Ainsi, la suspension des poursuites est non de droit mais résulte du seul pouvoir du président du tribunal judiciaire (de grande instance en 2015) et cette suspension n'a rien d'automatique, l'appelant ne justifiant, de plus, aucunement avoir saisi le dit président d'une telle demande, que cela soit en 2015 ou encore récemment, cette procédure étant, selon les dernières écritures déposées toujours en cours.

D'ailleurs la lecture de l'ordonnance prononcée le 15 juin 2015 permet de vérifier que, si dans ses motifs il est clairement mentionné la faculté pour le président du tribunal de suspendre provisoirement les poursuites pour un délai n'excédant pas deux mois, cette suspension n'a pas été motivée et n'est nullement indiquée dans le dispositif de cette décision, alors qu'en application de l'article 455 du code de procédure civile la décision est énoncée sous forme de dispositif, seule partie du jugement dont, en application de l'article 901 du même code , il peut être interjeté appel.
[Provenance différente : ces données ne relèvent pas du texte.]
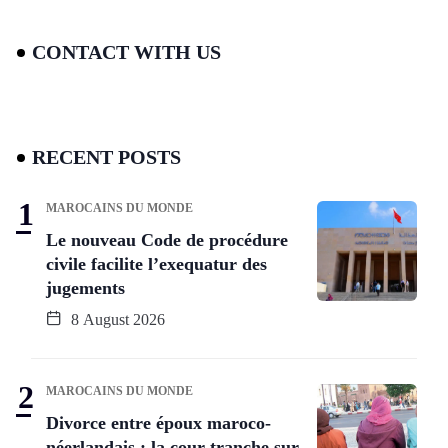
CONTACT WITH US
RECENT POSTS
MAROCAINS DU MONDE
Le nouveau Code de procédure
civile facilite l’exequatur des
jugements
8 August 2026
MAROCAINS DU MONDE
Divorce entre époux maroco-
néerlandais : la cour tranche sur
Il convient donc de rejeter ce moyen lui aussi inopérant.

* Sur l'absence de justification de certains dépens

L'appelante ne précise pas quels dépens elle conteste et il n'appartient pas à la présente juridiction de faire le tri entre les différents dépens énoncés et mis à la charge de l'appelante qui se doit a minima de justifier de sa demande.

Ce moyen est écarté compte tenu de son imprécision.

* Sur les demandes fondées sur l'article 70 du code de procédure civile

S'il est équitable de laisser à la charge de l'appelant les frais irrépétibles qu'il a engagés, il n'en va pas de même pour l'intimée ; en conséquence, il convient de débouter le Groupement agricole d'exploitation en commun d'Alistru de sa demande fondée sur les dispositions de l'article 70 du code de procédure civile, et d'allouer à ce titre à la Coopérative agricole d'approvisionnement du Nord de l'île et de la Côte orientale la somme de 1 50 euros.

PAR CES MOTIFS,

LA COUR :

Confirme le jugement entrepris en toutes ses dispositions,

Y ajoutant

Déboute le Groupement agricole d'exploitation en commun d'Alistru de l'ensemble de ses demandes y compris celle fondée sur les dispositions de l'article 70 du code de procédure civile,

Condamne le Groupement agricole d'exploitation en commun d'Alistru à payer à la Coopérative agricole d'approvisionnement du Nord de l'île et de la Côte orientale la somme de 1 50 euros au titre des dispositions de l'article 70 du code de procédure civile,

Condamne le Groupement agricole d'exploitation en commun d'Alistru au paiement des entiers dépens, dont distraction au profit de Me Angeline T., avocate.